> _DATA EXTRACT_
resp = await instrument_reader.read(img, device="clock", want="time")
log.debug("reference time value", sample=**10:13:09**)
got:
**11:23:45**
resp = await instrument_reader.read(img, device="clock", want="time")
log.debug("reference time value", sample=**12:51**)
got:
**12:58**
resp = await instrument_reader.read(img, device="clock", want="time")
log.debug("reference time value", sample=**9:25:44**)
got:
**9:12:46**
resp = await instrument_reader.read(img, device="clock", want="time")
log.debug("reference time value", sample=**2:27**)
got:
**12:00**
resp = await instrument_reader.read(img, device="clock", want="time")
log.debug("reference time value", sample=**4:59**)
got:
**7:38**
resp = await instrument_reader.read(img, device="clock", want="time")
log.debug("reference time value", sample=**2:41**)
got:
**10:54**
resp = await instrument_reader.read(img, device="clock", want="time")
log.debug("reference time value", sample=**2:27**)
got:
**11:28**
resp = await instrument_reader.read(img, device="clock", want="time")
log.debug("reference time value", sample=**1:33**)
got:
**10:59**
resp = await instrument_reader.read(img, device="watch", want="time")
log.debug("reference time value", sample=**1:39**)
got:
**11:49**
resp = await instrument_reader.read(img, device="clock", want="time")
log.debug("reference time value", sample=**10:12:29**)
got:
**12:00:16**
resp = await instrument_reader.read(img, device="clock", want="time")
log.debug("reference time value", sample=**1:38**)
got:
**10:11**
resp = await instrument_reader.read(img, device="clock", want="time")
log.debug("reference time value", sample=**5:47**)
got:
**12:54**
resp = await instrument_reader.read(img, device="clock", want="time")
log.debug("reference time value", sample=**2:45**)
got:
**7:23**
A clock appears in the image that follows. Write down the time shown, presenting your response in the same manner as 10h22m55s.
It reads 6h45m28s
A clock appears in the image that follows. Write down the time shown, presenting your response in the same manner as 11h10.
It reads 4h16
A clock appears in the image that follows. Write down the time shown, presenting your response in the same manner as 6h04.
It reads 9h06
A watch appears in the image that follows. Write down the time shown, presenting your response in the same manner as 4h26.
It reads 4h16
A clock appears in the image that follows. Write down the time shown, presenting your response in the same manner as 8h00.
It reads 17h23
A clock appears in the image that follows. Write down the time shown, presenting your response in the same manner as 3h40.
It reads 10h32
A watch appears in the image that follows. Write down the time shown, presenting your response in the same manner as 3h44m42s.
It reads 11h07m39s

> _PROBLEM STATEMENT_
Rewrite all of the records above, substituting "timepiece" for every occurrence of "clock" and keeping everything else unchanged.

> _CORRECT OUTPUT_
resp = await instrument_reader.read(img, device="timepiece", want="time")
log.debug("reference time value", sample=**10:13:09**)
got:
**11:23:45**
resp = await instrument_reader.read(img, device="timepiece", want="time")
log.debug("reference time value", sample=**12:51**)
got:
**12:58**
resp = await instrument_reader.read(img, device="timepiece", want="time")
log.debug("reference time value", sample=**9:25:44**)
got:
**9:12:46**
resp = await instrument_reader.read(img, device="timepiece", want="time")
log.debug("reference time value", sample=**2:27**)
got:
**12:00**
resp = await instrument_reader.read(img, device="timepiece", want="time")
log.debug("reference time value", sample=**4:59**)
got:
**7:38**
resp = await instrument_reader.read(img, device="timepiece", want="time")
log.debug("reference time value", sample=**2:41**)
got:
**10:54**
resp = await instrument_reader.read(img, device="timepiece", want="time")
log.debug("reference time value", sample=**2:27**)
got:
**11:28**
resp = await instrument_reader.read(img, device="timepiece", want="time")
log.debug("reference time value", sample=**1:33**)
got:
**10:59**
resp = await instrument_reader.read(img, device="watch", want="time")
log.debug("reference time value", sample=**1:39**)
got:
**11:49**
resp = await instrument_reader.read(img, device="timepiece", want="time")
log.debug("reference time value", sample=**10:12:29**)
got:
**12:00:16**
resp = await instrument_reader.read(img, device="timepiece", want="time")
log.debug("reference time value", sample=**1:38**)
got:
**10:11**
resp = await instrument_reader.read(img, device="timepiece", want="time")
log.debug("reference time value", sample=**5:47**)
got:
**12:54**
resp = await instrument_reader.read(img, device="timepiece", want="time")
log.debug("reference time value", sample=**2:45**)
got:
**7:23**
A timepiece appears in the image that follows. Write down the time shown, presenting your response in the same manner as 10h22m55s.
It reads 6h45m28s
A timepiece appears in the image that follows. Write down the time shown, presenting your response in the same manner as 11h10.
It reads 4h16
A timepiece appears in the image that follows. Write down the time shown, presenting your response in the same manner as 6h04.
It reads 9h06
A watch appears in the image that follows. Write down the time shown, presenting your response in the same manner as 4h26.
It reads 4h16
A timepiece appears in the image that follows. Write down the time shown, presenting your response in the same manner as 8h00.
It reads 17h23
A timepiece appears in the image that follows. Write down the time shown, presenting your response in the same manner as 3h40.
It reads 10h32
A watch appears in the image that follows. Write down the time shown, presenting your response in the same manner as 3h44m42s.
It reads 11h07m39s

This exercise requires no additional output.